Jeera futures experienced a decline of 0.89%, closing at Rs 21,180, influenced by a comfortable supply situation and lackluster export demand, given the ample old stock present in the domestic market. Notwithstanding the drawbacks, the decline was contained, as irregular precipitation and postponed planting persisted in providing fundamental support. Gujarat is experiencing one of the most protracted sowing seasons in recent years, attributed to erratic rainfall, which has resulted in sluggish field preparation. At the Unjha market, arrivals remained subdued, while premium-quality cumin commanded a higher price owing to restricted availability.

Export demand from Gulf countries and China has seen a slight uptick, yet remains susceptible to variations in price and freight costs. Between April and August 2025, India experienced a 17.02% year-on-year decline in Jeera exports, totaling 85,977.39 tonnes. However, shipments in August showed a modest increase of 3.24% compared to the previous year, indicating a potential recovery. Domestic production for the season is anticipated to be between 90 and 92 lakh bags, a decrease from last year’s 1.10 crore bags.

Gujarat is expected to contribute approximately 42 to 45 lakh bags, while Rajasthan is projected to provide around 48 to 50 lakh bags. Reduced global production from China, Syria, Turkey, and Afghanistan has constrained international supply, thereby partially offsetting subdued global demand. Furthermore, the decision by the GST Council to lower the GST rate to 5% is anticipated to enhance demand linked to FMCG and stimulate domestic consumption.
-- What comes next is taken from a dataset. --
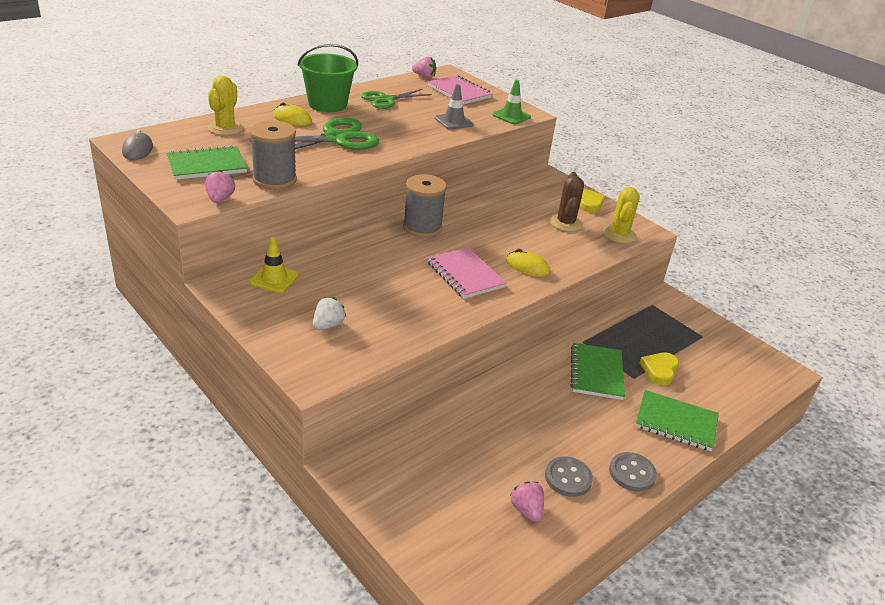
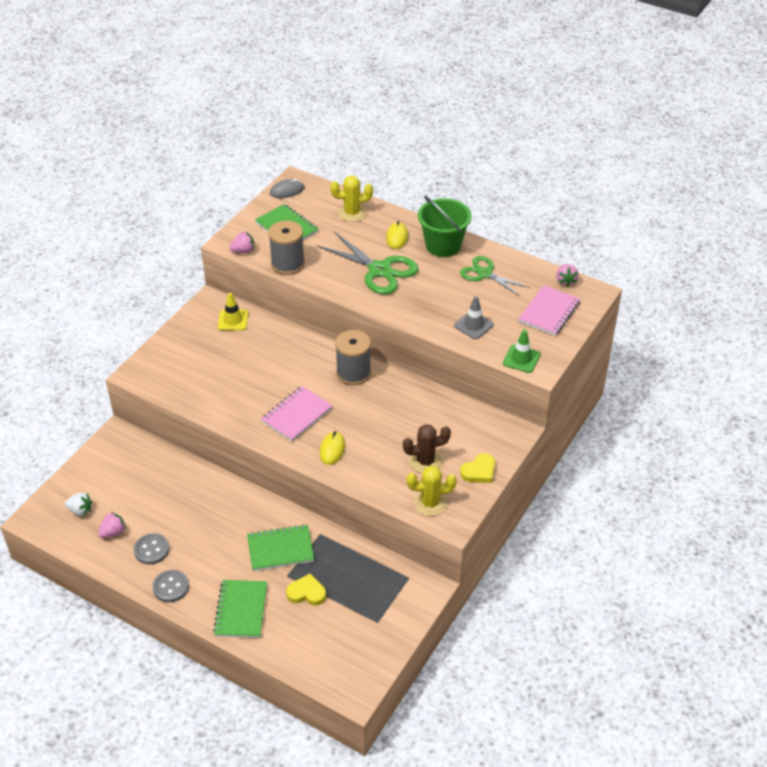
camera: 75 degrees right, 10 degrees up
white strawberry [313,297,346,330] -> white strawberry moved to [64,492,92,516]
From a technical perspective, Jeera is experiencing new selling pressure, evidenced by a 1.04% increase in open interest, reaching 3,495 contracts. Immediate support is identified around Rs 20,840; a breach of this level could lead to a retest of Rs 20,510. Resistance is positioned at Rs 21,710, and a breakout beyond this threshold may drive prices toward the Rs 22,250 mark.